Others see the benefits of robotic-assisted surgery, too. EmergeOrtho was created in 2016 through the merging of four different orthopedic practices. Now, it has 49 offices in 21 counties across the state.

David Musante, a back, neck and spine surgeon at the Durham EmergeOrtho office, says his division, formerly known as Triangle Orthopedics, was among the first in the state to begin using robotic-assisted surgery.

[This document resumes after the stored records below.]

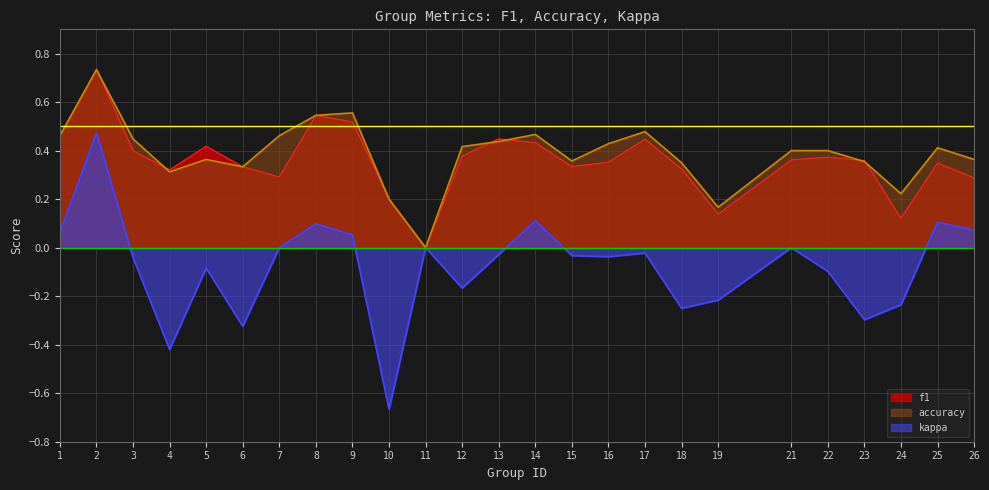

Reading left to right, extract all data points from this chart.

f1: 0.5	0.7	0.4	0.3	0.4	0.3	0.3	0.5	0.5	0.2	0.0	0.4	0.4	0.4	0.3	0.4	0.4	0.3	0.1	0.4	0.4	0.4	0.1	0.3	0.3
accuracy: 0.5	0.7	0.4	0.3	0.4	0.3	0.5	0.5	0.6	0.2	0.0	0.4	0.4	0.5	0.4	0.4	0.5	0.3	0.2	0.4	0.4	0.4	0.2	0.4	0.4
kappa: 0.1	0.5	-0.0	-0.4	-0.1	-0.3	0.0	0.1	0.1	-0.7	0.0	-0.2	-0.0	0.1	-0.0	-0.0	-0.0	-0.2	-0.2	0.0	-0.1	-0.3	-0.2	0.1	0.1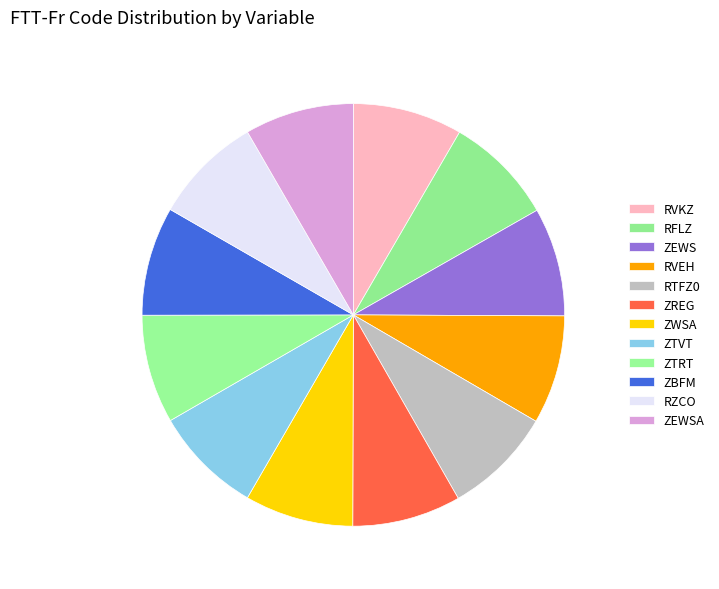

How many segments does this pie chart have?

12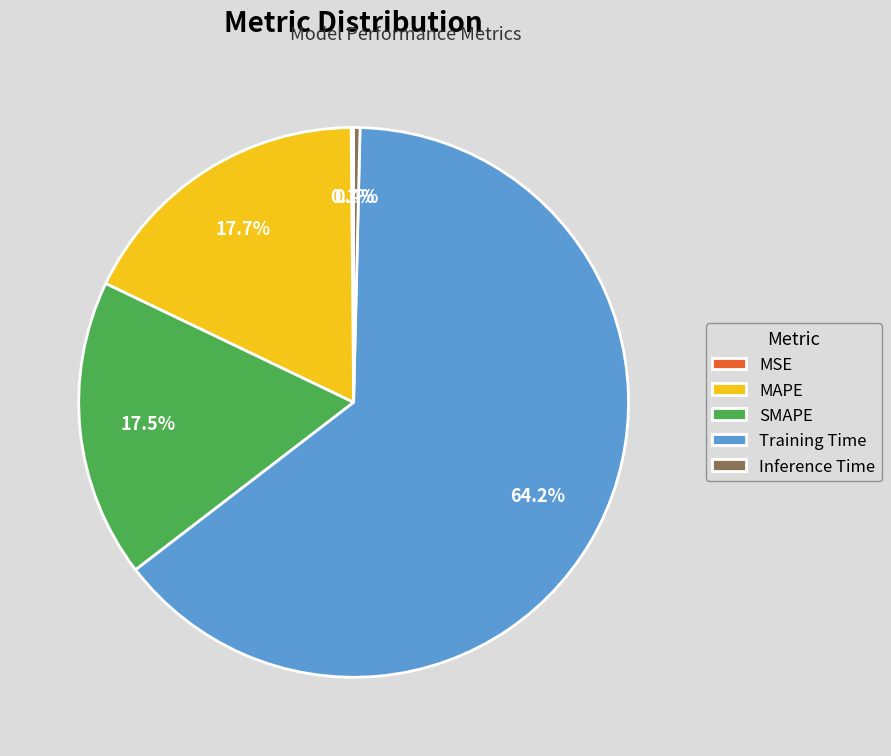

Is there any slice that represents more than half of the pie?

Yes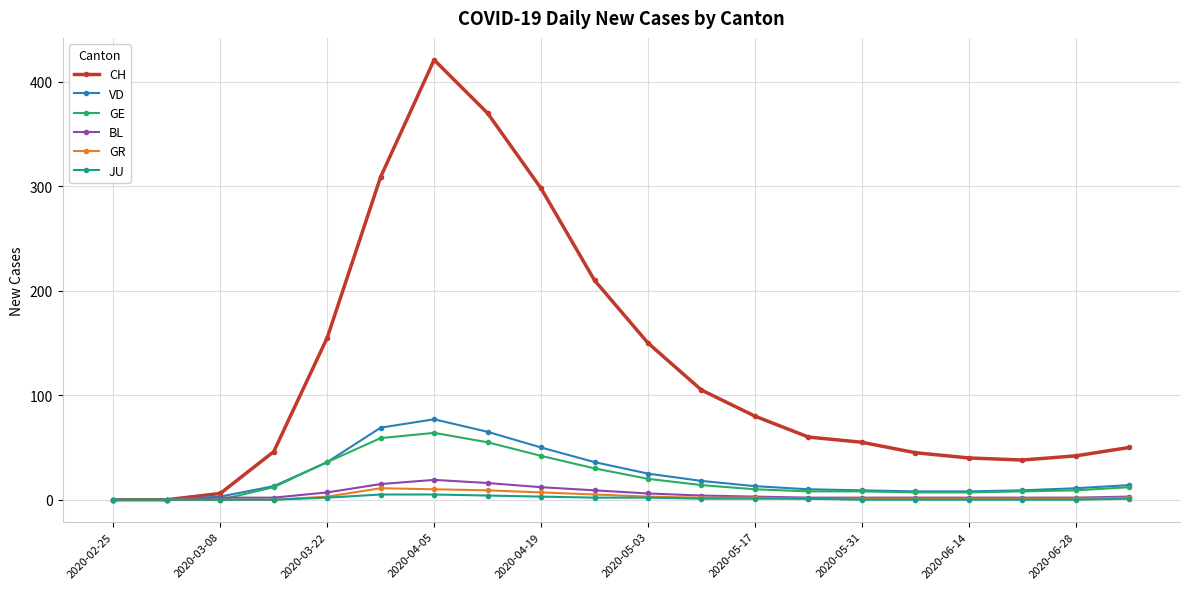

At how many categories does at least one series exceed 110?

7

“We have an outpatient joint replacement program where patients are going home the same day after surgery because of this innovation in techniques,” he says.

Clinical trials

Created through EmergeOrtho’s partnership with Wake Research Partners, M3-Emerging Medical Research is responsible for numerous orthopedic clinical trials at any given moment.

For example, it is conducting a trial for lumbar disc herniation, one of the most common back surgeries. Lumbar herniation is a ruptured disc in the back that causes pressure on nerves and severe pain down legs. The trial is testing an anti-scar gel that would reduce scar tissue and adhesions around the affected nerve, limiting post-operative pain.

Another trial focuses on end-stage knee arthritis, a severe bone-on-bone arthritis that requires knee replacement. The study is testing a product that’s injected in the knee to alleviate pain and delay the knee replacement.

Knee replacements only last 15 years, so if someone younger requires one, they’re typically looking at three or four additional surgeries.

“Knee replacement is an epidemic with an aging population,” Musante says. “Once you have a knee replacement, you have an artificial knee with a life span, so if you can delay knee replacement for as long as possible, you’re reducing revision surgeries.”

Other clinical trials focus on rheumatoid arthritis, artificial disc replacements in the neck, osteoarthritis of the hip and knee, and others. The goal with each, Musante says, is to identify the issues plaguing the most people.

Artificial intelligence

Some experts are turning to artificial intelligence — machine programs that involve learning, reasoning and self-correction to produce better results — to make informed decisions for patients.

Novant Health Charlotte Orthopedic Hospital opened in 2017 and is using a digital program that analyzes all data from patients to identify risk factors for issues down the road.

Bryan Edwards, the senior vice president of the Orthopedic and Sports Medicine Institute at Novant, says this helps focus on all the factors impacting treatment and recovery processes and enables doctors to make better decisions based on data.

“For example,” Edwards says, “we know that if your [body mass index] is under a certain number and if you’re not a smoker, your outcomes for your procedure will be a lot better.”

This will expand to include a smartphone app called Cared Companion, allowing patients to keep doctors updated on any issues pre- or post-operation and enable real-time communication.

“The future for us at Novant Health Orthopedics is to be able to engage with our patients throughout the entire care continuum,” Edwards says.